Today Hunt is on the staff of the University Medical Center at Princeton. Davis is an emergency room physician at two Newark hospitals and works at a violence prevention center, and Jenkins is a dentist who recently became the director of minority affairs at the University of Medicine and Dentistry of New Jersey.

Three organizations arranged for different groups of Baltimore boys to view The Pact in November. Richard Rowe of the African American Male Leadership Institute, David Miller and LaMarr Darnell Shields of the Urban Leadership Institute, and Imam Earl El-Amin, co-host with Rowe of the radio show Dialogue with the African American Male on WEAA thought the message in The Pact was so powerful that the film warranted a third showing in Baltimore.

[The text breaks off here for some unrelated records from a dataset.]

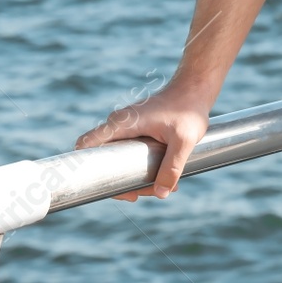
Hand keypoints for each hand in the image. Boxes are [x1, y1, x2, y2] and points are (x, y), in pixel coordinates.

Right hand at [73, 84, 211, 201]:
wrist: (196, 88)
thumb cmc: (188, 109)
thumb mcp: (183, 141)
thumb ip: (172, 167)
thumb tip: (161, 194)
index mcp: (121, 123)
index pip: (87, 144)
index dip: (85, 168)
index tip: (105, 187)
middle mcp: (119, 124)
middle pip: (105, 159)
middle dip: (120, 181)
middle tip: (141, 194)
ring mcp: (127, 126)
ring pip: (119, 158)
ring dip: (134, 176)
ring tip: (157, 188)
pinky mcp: (137, 129)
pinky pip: (130, 152)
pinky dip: (141, 166)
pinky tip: (161, 177)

Clarke personally footed the bill for the theater rental. He also paid for the projectionist. Most of the boys in the theater sat quietly, taking in the film's message. But there were a few knuckleheads. Some talked while the film was on. Some talked and snickered. Clarke made it a point to publicly dress down the knuckleheads when the movie ended.

"Some of you wanted to act like asses," Clarke thundered at the knuckleheads. He reminded them that Hunt, Davis and Jenkins came from environments virtually a mirror image of their own, which was the purpose of showing them the documentary in the first place.